O coordenador do CEMP discorda. “Andamos há anos a trabalhar no enquadramento legal deste acesso e foi por isso que avançámos com o juramento de confidencialidade que os alunos assinam. Estávamos agora na fase de criação de uma password de acesso ao software específica para estudantes e de utilização limitada, isto é, os estudantes poderiam visualizar a informação dos doentes internados ou em consulta mas sem qualquer capacidade de intervenção, para não corrermos o risco, que seria sério e gravíssimo, de alguém poder propor alterações terapêuticas sem capacidade para o fazer”, contextualiza Henrique Cyrne de Carvalho, explicando que cada estudante teria um código intransmissível “que o responsabilizaria” e que cada acesso ficaria identificado, com data e hora.
Projectos ficam parados
No Centro Hospitalar Universitário de São João (CHUSJ) foi assinado, em Outubro de 2019, um “compromisso institucional” que já prevê o acesso dos estudantes de Medicina a registos clínicos, numa iniciativa subscrita pela Ordem dos Médicos e pela SPMS (Serviços Partilhados do Ministério da Saúde), que desenvolveu o SClínico, o software que agrega os dados dos doentes. O objectivo então enunciado era regular o acesso a registos clínicos por parte dos estudantes dos anos mais avançados do curso, vinculando-os ao referido dever de sigilo. O mesmo aconteceu, de resto, e em Dezembro do mesmo ano, na Faculdade de Ciências da Saúde da Universidade da Beira Interior (UBI).

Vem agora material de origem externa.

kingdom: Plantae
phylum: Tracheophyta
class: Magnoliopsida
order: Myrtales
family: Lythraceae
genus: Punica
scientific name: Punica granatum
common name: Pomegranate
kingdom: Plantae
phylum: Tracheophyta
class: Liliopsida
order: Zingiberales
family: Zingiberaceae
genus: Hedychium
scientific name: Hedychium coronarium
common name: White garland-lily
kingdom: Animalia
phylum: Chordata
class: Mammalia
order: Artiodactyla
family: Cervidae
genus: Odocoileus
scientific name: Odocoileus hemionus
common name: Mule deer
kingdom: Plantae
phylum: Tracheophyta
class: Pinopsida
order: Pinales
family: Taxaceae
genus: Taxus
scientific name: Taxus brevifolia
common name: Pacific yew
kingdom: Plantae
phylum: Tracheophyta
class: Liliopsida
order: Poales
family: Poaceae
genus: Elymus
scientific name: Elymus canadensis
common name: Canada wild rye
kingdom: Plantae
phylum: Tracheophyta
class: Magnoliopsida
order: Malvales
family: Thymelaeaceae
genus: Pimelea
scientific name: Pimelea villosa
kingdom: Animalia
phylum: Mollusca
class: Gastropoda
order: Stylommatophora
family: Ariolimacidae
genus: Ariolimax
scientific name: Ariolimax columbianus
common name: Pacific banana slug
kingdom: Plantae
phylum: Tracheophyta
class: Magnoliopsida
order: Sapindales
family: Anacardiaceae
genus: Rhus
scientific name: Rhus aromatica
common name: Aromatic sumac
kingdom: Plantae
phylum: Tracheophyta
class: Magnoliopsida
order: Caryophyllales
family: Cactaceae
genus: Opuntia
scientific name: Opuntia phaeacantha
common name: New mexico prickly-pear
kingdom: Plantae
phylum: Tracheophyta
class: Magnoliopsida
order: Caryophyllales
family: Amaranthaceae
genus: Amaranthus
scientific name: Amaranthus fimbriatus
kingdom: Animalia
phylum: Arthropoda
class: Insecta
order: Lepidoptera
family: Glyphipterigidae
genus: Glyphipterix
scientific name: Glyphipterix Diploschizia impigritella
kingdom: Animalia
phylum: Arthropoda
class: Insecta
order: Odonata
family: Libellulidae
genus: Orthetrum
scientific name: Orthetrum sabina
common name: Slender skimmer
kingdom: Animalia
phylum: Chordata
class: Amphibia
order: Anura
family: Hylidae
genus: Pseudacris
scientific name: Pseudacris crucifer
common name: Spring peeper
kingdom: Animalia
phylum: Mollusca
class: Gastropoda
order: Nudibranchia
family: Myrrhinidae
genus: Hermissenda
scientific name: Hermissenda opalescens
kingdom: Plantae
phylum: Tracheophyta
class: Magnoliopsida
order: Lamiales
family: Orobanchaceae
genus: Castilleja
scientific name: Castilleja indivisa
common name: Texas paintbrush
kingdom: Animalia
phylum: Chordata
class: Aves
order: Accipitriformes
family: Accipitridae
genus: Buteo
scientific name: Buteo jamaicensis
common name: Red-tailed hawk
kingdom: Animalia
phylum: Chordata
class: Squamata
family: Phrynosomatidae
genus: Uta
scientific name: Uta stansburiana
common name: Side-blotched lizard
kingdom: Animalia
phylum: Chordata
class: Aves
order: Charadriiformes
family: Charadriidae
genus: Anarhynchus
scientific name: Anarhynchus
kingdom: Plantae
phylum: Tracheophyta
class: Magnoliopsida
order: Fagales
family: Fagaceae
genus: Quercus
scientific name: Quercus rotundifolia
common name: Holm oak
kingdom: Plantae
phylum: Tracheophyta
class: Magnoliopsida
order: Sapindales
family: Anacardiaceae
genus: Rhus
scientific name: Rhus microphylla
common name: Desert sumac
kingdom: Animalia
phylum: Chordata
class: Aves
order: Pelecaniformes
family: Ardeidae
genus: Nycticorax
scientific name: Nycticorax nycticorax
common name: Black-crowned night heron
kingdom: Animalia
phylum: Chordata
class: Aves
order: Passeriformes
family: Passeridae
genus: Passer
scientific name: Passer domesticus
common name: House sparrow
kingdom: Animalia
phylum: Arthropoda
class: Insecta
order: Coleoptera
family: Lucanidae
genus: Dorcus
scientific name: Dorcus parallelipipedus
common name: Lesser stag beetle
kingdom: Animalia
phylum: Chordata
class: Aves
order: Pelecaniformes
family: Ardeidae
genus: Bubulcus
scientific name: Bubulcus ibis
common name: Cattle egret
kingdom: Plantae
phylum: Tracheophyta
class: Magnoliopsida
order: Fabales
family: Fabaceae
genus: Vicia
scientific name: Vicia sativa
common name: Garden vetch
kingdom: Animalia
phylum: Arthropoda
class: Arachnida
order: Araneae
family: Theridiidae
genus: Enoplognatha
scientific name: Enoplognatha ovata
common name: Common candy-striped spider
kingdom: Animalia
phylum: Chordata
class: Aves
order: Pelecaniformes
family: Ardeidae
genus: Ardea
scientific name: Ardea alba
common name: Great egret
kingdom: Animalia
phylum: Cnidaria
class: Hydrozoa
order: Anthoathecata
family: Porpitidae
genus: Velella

Questionados pelo PÚBLICO, os responsáveis do CHUSJ negam, porém, terem incorrido nalguma ilegalidade, na medida em que nenhum estudante pôde ainda aceder a dados clínicos de “doentes reais”. “Não existem acessos de estudantes ao SClínico no CHUSJ”, asseguram, explicando que tal não ocorreu por faltar na ferramenta criada pela SPMS uma “peça” para gestão do consentimento do utente. De resto, nem a possibilidade de acesso por parte dos estudantes a um SClínico “formativo”, com dados de doentes fictícios, avançou ainda, segundo os responsáveis daquele centro hospitalar universitário.
Face aos entraves levantados pela CNPD, os responsáveis pelas escolas médicas vão reunir nos próximos dias para tentarem concertar “uma posição conjunta”, conforme adianta Henrique Cyrne de Carvalho, também presidente do Instituto de Ciências Biomédicas Abel Salazar (ICBAS), para quem a proposta que estava em cima da mesa é “mais transparente e fiável” do que o que se passa actualmente nos hospitais universitários: “Quando os processos estavam em papel, os estudantes podiam ir à sala de enfermagem ou dos médicos e consultar os ficheiros de cada doente. Quando os processos passaram a ser electrónicos, o acesso passou a fazer-se com recurso à password do assistente ou do docente, com a devida autorização da comissão de ética, porque os estudantes fazem cada vez mais investigação clínica e têm a sua tese de mestrado para apresentar no fim, para a conclusão do mestrado integrado de Medicina”, descreve, dizendo-se seguro de que “o acesso com um perfil específico de estudante, além de mais transparente e seguro, serviria já como treino da responsabilidade que irão assumir uma vez formados”.